◆ **Supplied material**:
-- Opening Marker --

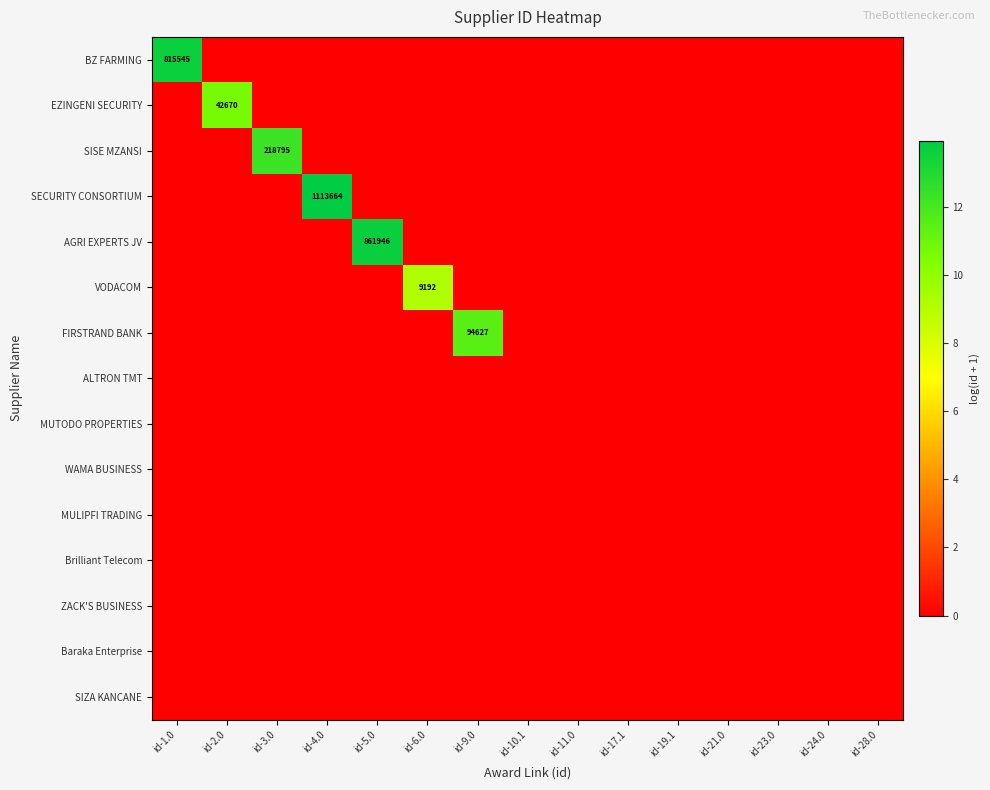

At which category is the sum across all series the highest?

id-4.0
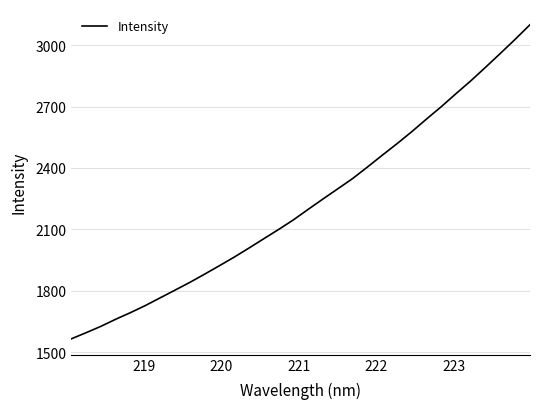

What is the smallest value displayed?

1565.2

-- Closing Marker --
-- Opening Marker --

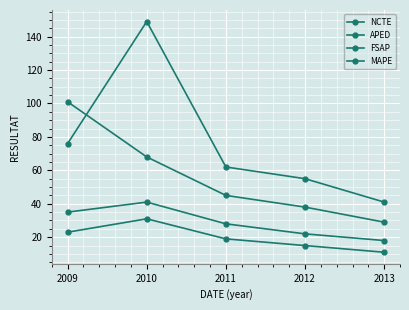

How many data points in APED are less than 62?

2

-- Closing Marker --
-- Opening Marker --

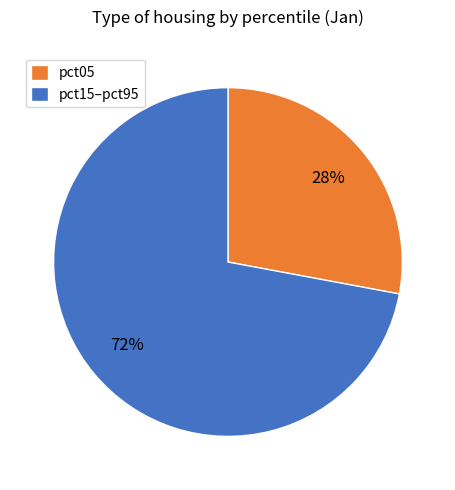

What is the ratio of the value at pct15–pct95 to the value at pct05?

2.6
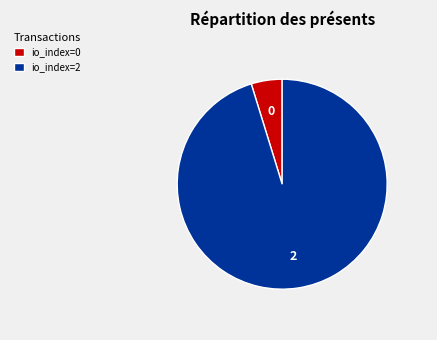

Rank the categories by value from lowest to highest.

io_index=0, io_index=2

-- Closing Marker --

◆ **Task item**:
Quote the listing starting at the line that contains "At which category" and stopping after the line that contains "What is the smallest value displayed?", including both of those lines. Omit the pictures.

◆ **Response to the exercise**:
At which category is the sum across all series the highest?

id-4.0

What is the smallest value displayed?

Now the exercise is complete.